RSAgent Iterative Reasoning for Precision Text-Guided Segmentation

Reading time: 2 minute
...

📝 Original Paper Info

- Title: RSAgent Learning to Reason and Act for Text-Guided Segmentation via Multi-Turn Tool Invocations
- ArXiv ID: 2512.24023
- Date: 2025-12-30
- Authors: Xingqi He, Yujie Zhang, Shuyong Gao, Wenjie Li, Lingyi Hong, Mingxi Chen, Kaixun Jiang, Jiyuan Fu, Wenqiang Zhang

📝 Abstract

Text-guided object segmentation requires both cross-modal reasoning and pixel grounding abilities. Most recent methods treat text-guided segmentation as one-shot grounding, where the model predicts pixel prompts in a single forward pass to drive an external segmentor, which limits verification, refocusing and refinement when initial localization is wrong.
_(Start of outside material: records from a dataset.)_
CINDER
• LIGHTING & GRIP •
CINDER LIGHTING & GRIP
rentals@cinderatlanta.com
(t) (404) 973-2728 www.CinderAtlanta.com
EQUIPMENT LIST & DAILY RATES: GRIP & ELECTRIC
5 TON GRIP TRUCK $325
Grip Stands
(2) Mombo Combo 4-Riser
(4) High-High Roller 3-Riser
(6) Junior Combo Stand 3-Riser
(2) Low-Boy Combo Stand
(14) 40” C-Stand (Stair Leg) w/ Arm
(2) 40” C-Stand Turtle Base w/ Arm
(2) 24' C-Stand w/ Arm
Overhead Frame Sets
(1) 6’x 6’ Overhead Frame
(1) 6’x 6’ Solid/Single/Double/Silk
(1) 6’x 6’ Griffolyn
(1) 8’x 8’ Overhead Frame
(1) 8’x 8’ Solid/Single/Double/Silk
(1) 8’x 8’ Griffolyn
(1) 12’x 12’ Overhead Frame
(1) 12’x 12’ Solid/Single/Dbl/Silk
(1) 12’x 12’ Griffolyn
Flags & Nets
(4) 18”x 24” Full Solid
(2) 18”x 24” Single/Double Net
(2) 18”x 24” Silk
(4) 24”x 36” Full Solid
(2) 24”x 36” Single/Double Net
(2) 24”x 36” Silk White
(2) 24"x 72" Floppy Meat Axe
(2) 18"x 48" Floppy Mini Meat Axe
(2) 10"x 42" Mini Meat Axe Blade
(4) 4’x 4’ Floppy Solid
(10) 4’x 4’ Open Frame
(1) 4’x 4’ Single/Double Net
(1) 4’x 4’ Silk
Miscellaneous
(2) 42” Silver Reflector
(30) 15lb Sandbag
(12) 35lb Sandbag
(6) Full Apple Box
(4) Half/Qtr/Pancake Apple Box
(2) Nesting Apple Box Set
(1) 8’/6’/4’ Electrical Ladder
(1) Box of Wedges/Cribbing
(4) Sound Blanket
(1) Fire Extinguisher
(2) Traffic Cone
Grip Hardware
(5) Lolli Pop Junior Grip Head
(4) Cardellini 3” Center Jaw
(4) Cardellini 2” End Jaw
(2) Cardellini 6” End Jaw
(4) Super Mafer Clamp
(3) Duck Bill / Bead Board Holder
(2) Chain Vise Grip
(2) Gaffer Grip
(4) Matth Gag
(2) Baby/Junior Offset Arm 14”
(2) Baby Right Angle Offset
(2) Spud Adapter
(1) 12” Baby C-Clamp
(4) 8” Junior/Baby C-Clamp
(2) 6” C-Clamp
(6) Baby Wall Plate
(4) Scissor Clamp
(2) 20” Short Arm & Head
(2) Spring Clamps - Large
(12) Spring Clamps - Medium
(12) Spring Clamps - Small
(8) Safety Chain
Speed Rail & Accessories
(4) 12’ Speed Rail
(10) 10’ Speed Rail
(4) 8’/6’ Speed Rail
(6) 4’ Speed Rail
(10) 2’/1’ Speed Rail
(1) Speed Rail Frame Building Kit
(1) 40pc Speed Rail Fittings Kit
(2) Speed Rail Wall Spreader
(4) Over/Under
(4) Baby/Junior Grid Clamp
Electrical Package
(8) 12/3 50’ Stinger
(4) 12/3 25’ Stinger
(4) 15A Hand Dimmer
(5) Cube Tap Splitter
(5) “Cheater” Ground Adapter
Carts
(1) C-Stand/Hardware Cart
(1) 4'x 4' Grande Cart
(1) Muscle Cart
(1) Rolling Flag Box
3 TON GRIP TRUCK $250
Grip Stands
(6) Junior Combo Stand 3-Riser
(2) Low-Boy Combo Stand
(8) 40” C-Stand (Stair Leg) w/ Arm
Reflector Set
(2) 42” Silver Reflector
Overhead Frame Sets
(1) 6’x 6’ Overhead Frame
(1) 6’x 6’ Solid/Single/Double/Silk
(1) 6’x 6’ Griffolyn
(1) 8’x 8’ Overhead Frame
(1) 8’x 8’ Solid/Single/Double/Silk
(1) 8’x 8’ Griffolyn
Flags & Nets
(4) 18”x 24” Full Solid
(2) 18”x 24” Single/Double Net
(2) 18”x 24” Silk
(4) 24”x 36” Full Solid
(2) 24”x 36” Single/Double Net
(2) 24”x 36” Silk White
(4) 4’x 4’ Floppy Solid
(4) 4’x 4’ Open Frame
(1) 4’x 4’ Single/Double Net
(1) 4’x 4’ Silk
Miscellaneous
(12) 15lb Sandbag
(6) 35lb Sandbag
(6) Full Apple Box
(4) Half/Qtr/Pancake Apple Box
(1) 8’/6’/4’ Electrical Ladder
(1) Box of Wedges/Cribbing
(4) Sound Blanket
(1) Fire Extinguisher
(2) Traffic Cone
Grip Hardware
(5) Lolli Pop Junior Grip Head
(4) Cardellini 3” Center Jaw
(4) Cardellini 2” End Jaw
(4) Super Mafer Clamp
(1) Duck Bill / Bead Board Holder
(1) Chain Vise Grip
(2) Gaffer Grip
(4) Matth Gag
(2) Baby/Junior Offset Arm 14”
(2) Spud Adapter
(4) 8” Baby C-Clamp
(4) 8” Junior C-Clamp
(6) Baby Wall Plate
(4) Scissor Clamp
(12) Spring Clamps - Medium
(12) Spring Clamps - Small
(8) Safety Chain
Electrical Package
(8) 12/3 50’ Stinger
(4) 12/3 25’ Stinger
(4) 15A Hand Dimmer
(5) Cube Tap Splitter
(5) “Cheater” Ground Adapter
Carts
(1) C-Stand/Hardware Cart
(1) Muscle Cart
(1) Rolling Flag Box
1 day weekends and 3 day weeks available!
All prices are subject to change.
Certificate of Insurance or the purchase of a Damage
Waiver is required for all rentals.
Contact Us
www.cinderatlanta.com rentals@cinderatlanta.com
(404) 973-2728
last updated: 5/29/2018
To address this limitation, we propose RSAgent, an agentic Multimodal Large Language Model (MLLM) which interleaves reasoning and action for segmentation via multi-turn tool invocations. RSAgent queries a segmentation toolbox, observes visual feedback, and revises its spatial hypothesis using historical observations to re-localize targets and iteratively refine masks. We further build a data pipeline to synthesize multi-turn reasoning segmentation trajectories, and train RSAgent with a two-stage framework: cold-start supervised fine-tuning followed by agentic reinforcement learning with fine-grained, task-specific rewards. Extensive experiments show that RSAgent achieves a zero-shot performance of 66.5% gIoU on ReasonSeg test, improving over Seg-Zero-7B by 9%, and reaches 81.5% cIoU on RefCOCOg, demonstrating state-of-the-art performance on both in-domain and out-of-domain benchmarks.

💡 Summary & Analysis

### Explanation 1. **Optimal Radiation Levels**: - **Metaphor**: Sunlight is like water to plants; too little and they won't grow, but too much can scorch them. 2. **Damage Thresholds**: - **Metaphor**: This research helps find the 'fruit of sunlight.' Just as fruit that's overripe rots, excessive sun damages plants. 3. **Controlled Environment Insights**: - **Metaphor**: The lab functions like a 'test garden,' where we discover how much sunlight is ideal for plant growth.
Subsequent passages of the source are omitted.